[Collected data]
*****

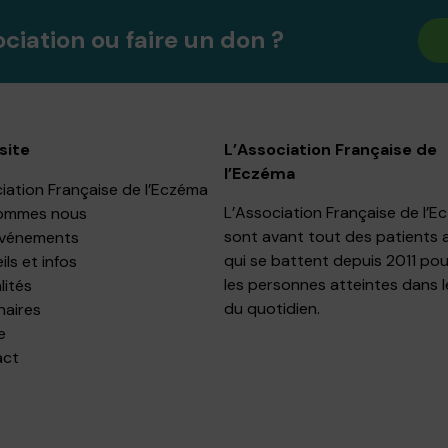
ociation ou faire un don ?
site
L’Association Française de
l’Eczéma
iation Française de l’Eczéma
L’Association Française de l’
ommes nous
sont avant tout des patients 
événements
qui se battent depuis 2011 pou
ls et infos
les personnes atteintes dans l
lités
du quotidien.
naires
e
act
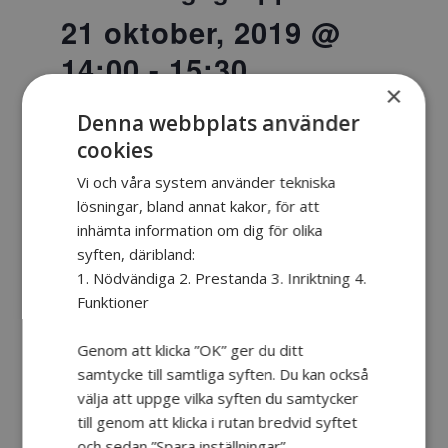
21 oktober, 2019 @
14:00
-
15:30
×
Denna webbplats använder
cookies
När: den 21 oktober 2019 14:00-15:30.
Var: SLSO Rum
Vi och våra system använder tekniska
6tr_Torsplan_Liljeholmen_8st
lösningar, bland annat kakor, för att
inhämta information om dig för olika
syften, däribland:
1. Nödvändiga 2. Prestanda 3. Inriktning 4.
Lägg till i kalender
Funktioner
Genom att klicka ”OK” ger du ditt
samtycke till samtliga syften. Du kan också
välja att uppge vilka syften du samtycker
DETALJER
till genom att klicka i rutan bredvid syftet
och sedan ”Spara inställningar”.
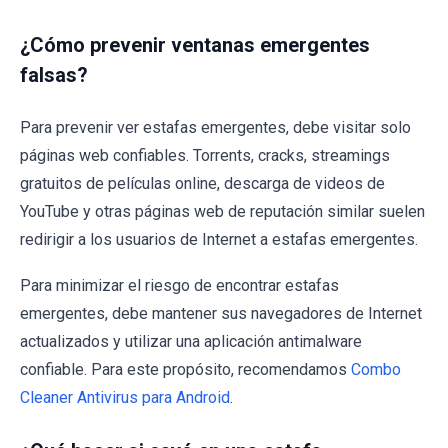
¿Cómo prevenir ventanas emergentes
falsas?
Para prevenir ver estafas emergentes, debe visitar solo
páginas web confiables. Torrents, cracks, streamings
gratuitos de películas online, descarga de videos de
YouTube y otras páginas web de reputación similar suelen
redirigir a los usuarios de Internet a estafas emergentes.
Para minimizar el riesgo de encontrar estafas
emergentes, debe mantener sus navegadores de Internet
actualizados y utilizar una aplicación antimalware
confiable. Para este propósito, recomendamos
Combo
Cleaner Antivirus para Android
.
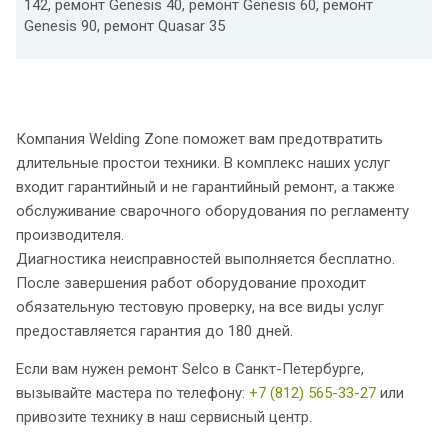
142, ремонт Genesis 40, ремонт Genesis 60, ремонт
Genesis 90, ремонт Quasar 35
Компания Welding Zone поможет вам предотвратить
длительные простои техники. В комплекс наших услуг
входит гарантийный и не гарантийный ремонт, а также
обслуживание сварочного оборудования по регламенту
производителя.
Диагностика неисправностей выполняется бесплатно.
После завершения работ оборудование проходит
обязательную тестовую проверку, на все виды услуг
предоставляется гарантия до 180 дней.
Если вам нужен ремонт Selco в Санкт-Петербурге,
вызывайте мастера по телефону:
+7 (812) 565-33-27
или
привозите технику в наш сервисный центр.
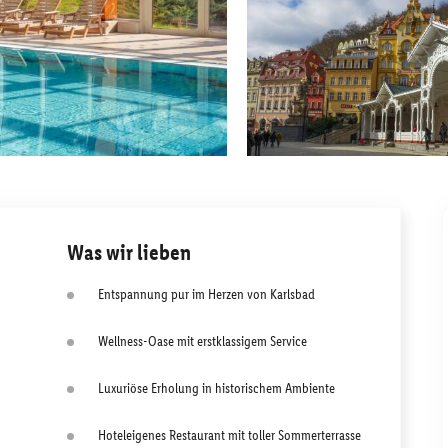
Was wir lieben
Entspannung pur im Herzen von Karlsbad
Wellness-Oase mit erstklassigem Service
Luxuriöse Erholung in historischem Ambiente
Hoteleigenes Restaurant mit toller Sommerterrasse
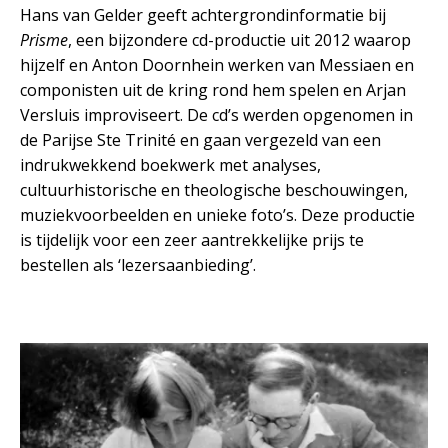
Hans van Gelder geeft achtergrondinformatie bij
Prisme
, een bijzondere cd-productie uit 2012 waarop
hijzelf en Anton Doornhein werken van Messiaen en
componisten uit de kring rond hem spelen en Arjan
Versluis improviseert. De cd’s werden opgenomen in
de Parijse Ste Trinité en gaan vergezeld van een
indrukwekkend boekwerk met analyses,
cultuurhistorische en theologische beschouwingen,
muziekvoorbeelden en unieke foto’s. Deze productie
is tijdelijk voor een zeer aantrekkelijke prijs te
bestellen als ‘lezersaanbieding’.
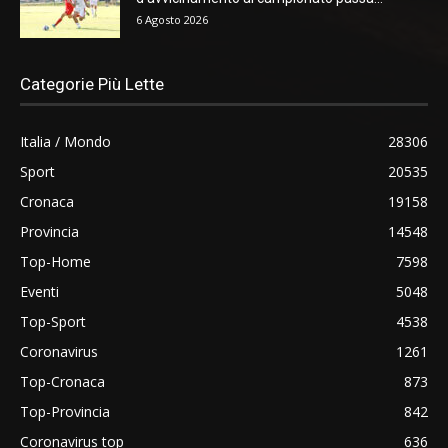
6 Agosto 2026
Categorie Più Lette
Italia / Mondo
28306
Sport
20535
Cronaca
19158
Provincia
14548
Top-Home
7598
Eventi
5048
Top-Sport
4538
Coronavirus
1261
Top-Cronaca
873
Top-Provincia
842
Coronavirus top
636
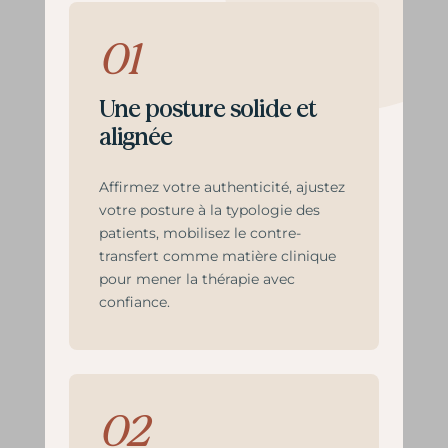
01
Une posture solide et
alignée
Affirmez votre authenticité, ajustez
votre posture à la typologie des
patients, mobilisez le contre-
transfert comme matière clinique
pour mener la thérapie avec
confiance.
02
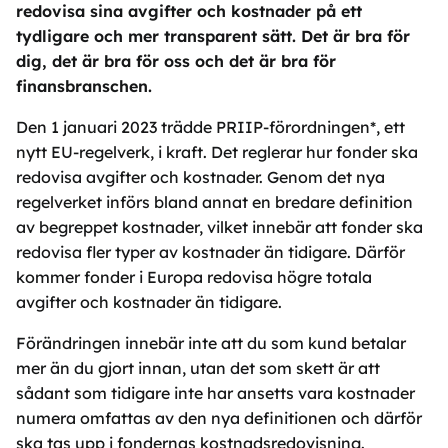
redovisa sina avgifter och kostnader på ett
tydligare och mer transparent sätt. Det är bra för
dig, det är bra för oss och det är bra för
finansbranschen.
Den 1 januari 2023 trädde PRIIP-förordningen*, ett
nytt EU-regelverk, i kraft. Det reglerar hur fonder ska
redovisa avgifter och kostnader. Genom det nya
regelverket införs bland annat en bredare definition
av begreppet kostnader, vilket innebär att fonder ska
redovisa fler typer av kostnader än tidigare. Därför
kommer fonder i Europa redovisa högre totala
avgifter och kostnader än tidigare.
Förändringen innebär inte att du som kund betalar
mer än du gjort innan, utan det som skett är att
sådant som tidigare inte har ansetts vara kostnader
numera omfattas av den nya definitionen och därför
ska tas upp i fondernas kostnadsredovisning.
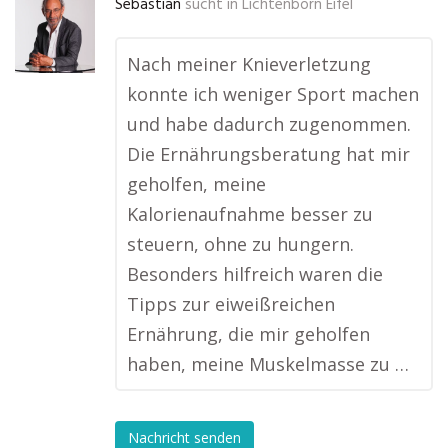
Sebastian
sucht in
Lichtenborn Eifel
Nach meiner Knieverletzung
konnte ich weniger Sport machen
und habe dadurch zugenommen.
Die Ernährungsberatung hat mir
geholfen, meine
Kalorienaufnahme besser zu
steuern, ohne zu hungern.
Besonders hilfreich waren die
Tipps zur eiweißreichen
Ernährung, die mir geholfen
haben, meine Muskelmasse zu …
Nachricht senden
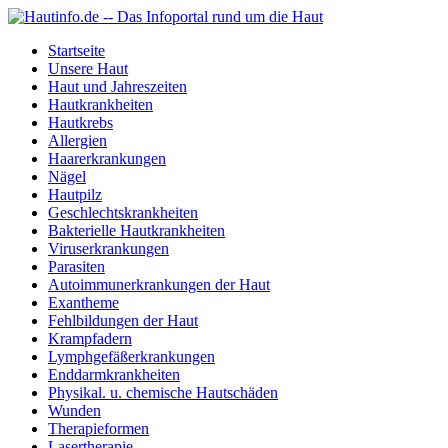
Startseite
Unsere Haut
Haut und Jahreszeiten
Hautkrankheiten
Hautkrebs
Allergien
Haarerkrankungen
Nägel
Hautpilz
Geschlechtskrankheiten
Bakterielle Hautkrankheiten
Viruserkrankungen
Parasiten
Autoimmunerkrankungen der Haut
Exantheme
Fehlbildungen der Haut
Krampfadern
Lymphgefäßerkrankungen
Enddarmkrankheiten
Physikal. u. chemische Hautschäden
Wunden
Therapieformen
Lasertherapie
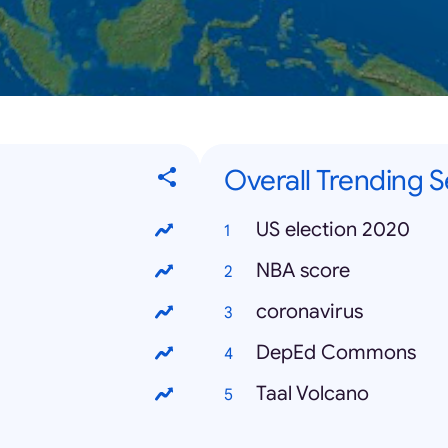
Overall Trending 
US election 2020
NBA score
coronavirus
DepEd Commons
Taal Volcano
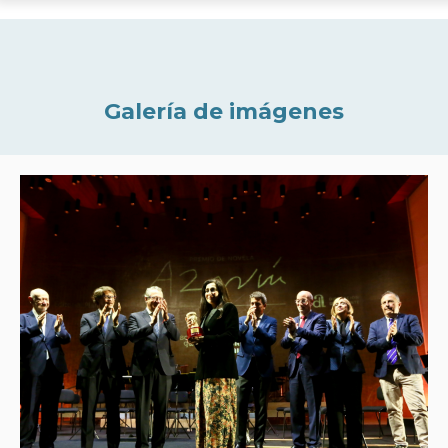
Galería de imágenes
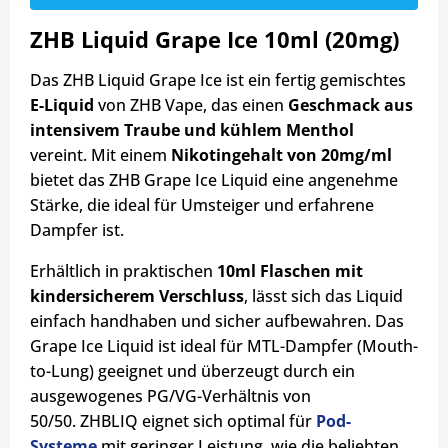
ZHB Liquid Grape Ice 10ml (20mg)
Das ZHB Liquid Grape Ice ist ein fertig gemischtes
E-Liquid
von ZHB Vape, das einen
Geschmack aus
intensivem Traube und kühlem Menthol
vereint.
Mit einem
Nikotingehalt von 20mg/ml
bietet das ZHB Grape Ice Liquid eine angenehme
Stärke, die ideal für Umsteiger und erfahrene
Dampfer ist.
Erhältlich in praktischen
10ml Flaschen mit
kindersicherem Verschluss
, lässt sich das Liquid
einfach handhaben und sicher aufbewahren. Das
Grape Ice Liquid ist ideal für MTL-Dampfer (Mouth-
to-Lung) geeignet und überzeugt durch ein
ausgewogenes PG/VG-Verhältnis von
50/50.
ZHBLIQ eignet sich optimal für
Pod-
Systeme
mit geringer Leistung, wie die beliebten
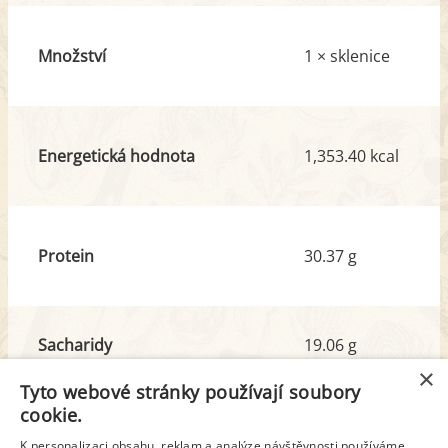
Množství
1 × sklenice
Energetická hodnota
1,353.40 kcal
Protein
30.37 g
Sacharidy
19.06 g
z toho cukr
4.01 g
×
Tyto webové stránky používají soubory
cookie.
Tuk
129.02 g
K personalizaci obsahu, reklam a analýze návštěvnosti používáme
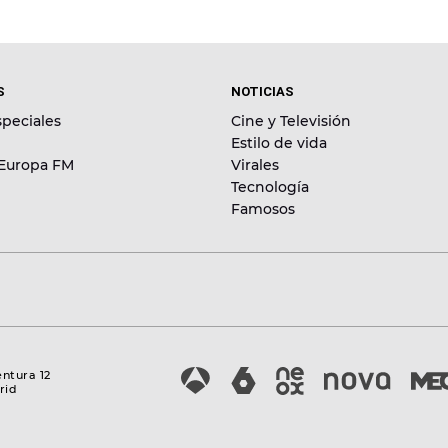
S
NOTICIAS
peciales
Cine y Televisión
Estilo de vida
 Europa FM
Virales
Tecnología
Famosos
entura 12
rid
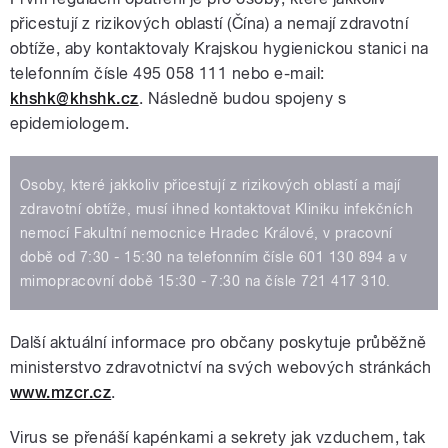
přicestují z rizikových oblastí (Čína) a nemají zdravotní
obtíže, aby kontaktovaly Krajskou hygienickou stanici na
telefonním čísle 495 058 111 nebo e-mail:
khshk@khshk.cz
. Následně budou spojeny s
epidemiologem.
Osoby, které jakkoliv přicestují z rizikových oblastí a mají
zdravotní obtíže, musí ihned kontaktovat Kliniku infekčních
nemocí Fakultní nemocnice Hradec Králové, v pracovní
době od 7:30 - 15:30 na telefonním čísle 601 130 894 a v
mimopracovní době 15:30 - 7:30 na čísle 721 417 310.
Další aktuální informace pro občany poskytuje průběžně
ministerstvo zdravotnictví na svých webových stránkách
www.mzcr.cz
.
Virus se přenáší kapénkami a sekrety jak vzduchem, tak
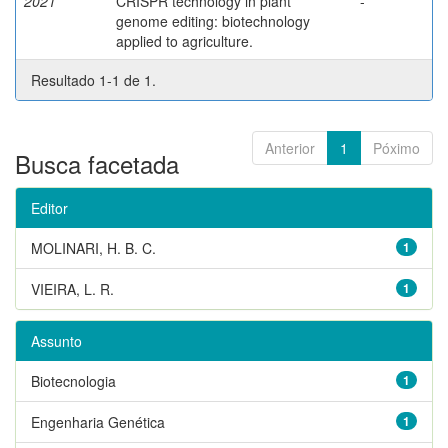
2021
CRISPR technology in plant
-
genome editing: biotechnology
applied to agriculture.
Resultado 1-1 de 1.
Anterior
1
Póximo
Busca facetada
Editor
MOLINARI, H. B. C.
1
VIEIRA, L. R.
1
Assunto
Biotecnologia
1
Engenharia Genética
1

*****

Above are some entries. Restate word for word the lines from the one holding "Taal Volcano" through the one holding "1 × sklenice", but not the pictures.

Taal Volcano
Galería de imágenes
ZHB Liquid Grape Ice 10ml (20mg)
Das ZHB Liquid Grape Ice ist ein fertig gemischtes
E-Liquid
von ZHB Vape, das einen
Geschmack aus
intensivem Traube und kühlem Menthol
vereint.
Mit einem
Nikotingehalt von 20mg/ml
bietet das ZHB Grape Ice Liquid eine angenehme
Stärke, die ideal für Umsteiger und erfahrene
Dampfer ist.
Erhältlich in praktischen
10ml Flaschen mit
kindersicherem Verschluss
, lässt sich das Liquid
einfach handhaben und sicher aufbewahren. Das
Grape Ice Liquid ist ideal für MTL-Dampfer (Mouth-
to-Lung) geeignet und überzeugt durch ein
ausgewogenes PG/VG-Verhältnis von
50/50.
ZHBLIQ eignet sich optimal für
Pod-
Systeme
mit geringer Leistung, wie die beliebten
Množství
1 × sklenice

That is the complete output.